* _GOAL 1_: According to the mailing-list post, what can one always do if old Python versions really matter?
* _GOAL 2_: Reproduce, word for word, the stretch of the mailing-list post from "You can always" through "with new functionality.".

Commonly-used names in the Python standard library

Chris Angelico rosuav at gmail.com
Thu Feb 20 10:48:01 EST 2014


On Fri, Feb 21, 2014 at 2:14 AM, Marko Rauhamaa <marko at pacujo.net> wrote:
>  * you won't be finding old Python versions on newer operating system
>    distributions,
>
>  * even <URL: http://www.python.org/downloads/> isn't all that extensive
>    and
>
>  * the program may import modules that were written in different Python
>    dialects.

You can always build your own Python, if it really matters... but more
likely, if you care about old versions, you actually care about *one
specific old version* which your program uses. That's why Red Hat
still supports Python 2.4 and, I think, 2.3. You can't randomly pick
up 2.2 or 1.5, but if you want 2.4, you can keep on using that for as
long as this RHEL is supported.

As to importing modules written for other versions... that can be a
major problem. Often the new keywords come with new functionality.

* _GIVEN DATA_:
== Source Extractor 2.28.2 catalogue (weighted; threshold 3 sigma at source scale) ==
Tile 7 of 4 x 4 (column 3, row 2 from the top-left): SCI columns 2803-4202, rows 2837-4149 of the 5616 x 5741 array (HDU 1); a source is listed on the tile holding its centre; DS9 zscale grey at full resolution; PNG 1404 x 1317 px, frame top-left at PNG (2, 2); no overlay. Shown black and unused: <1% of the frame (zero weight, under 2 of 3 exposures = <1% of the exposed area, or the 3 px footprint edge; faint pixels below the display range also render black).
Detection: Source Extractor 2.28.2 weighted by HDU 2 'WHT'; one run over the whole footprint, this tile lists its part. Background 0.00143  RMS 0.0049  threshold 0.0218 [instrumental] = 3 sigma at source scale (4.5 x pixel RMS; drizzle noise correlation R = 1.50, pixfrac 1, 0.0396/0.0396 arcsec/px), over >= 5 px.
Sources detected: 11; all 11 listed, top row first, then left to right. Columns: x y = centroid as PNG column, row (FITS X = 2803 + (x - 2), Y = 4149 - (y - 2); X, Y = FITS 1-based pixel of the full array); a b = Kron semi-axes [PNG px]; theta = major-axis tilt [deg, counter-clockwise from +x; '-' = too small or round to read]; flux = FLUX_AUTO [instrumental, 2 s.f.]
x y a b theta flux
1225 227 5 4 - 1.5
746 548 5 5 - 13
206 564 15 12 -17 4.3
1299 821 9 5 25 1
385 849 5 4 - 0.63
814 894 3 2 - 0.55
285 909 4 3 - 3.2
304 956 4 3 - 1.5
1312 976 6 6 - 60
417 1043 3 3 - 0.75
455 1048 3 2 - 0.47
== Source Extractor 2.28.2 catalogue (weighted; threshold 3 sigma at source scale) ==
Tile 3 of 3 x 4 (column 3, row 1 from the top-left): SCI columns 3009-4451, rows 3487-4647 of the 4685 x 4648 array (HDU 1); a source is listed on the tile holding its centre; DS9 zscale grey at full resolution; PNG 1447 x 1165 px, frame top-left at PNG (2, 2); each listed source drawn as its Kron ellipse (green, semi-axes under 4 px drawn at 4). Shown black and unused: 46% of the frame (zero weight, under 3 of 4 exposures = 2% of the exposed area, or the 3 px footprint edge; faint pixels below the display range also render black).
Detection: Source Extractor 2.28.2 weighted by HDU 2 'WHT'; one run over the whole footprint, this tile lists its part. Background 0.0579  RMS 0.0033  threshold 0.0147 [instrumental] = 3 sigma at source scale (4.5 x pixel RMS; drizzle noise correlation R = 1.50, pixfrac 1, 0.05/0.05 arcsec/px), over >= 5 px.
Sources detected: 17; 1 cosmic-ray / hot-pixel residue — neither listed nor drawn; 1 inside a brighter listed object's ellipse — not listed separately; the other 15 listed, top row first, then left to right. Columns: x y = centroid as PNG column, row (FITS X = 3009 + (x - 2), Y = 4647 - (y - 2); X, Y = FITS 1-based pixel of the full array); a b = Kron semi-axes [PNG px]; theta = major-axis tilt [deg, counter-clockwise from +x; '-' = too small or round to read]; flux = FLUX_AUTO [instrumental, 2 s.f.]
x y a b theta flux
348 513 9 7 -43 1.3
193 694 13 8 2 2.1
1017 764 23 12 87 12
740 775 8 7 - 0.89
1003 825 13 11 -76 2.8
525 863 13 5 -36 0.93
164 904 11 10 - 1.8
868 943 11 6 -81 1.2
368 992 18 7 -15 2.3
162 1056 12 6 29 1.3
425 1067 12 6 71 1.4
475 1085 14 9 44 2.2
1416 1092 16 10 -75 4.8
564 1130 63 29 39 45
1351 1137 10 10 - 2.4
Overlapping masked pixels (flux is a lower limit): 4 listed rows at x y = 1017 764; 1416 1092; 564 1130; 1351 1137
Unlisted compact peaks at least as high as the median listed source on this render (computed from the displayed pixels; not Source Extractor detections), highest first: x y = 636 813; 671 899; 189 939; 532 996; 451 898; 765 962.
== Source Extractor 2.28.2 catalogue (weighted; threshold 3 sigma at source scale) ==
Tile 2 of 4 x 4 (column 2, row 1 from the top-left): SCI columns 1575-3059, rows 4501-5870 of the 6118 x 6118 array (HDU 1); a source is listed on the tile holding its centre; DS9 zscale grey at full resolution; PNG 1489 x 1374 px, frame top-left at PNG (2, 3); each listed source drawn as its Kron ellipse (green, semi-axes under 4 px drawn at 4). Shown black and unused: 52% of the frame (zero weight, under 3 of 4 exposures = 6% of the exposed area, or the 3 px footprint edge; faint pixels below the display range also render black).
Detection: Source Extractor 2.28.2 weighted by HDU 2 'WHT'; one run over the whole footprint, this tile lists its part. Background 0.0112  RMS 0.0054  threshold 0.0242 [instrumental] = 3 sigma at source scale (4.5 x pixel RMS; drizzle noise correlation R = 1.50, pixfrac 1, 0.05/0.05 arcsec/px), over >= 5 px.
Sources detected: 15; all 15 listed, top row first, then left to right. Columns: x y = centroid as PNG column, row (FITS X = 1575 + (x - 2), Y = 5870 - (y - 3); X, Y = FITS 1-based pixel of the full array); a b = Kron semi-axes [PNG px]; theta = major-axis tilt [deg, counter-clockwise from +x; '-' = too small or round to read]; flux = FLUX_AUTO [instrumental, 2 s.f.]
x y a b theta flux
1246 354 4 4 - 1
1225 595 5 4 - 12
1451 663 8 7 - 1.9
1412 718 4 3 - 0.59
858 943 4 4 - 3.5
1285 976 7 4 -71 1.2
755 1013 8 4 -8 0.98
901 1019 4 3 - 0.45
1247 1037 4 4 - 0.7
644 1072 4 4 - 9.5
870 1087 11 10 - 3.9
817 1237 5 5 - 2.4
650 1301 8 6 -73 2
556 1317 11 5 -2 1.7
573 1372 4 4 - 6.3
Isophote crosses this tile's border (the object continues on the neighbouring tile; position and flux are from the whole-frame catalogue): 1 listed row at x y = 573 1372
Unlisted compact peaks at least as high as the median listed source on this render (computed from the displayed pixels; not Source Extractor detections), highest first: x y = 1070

* _CORRECT RESPONSE 1_: Build one's own Python.

* _CORRECT RESPONSE 2_:
You can always build your own Python, if it really matters... but more
likely, if you care about old versions, you actually care about *one
specific old version* which your program uses. That's why Red Hat
still supports Python 2.4 and, I think, 2.3. You can't randomly pick
up 2.2 or 1.5, but if you want 2.4, you can keep on using that for as
long as this RHEL is supported.

As to importing modules written for other versions... that can be a
major problem. Often the new keywords come with new functionality.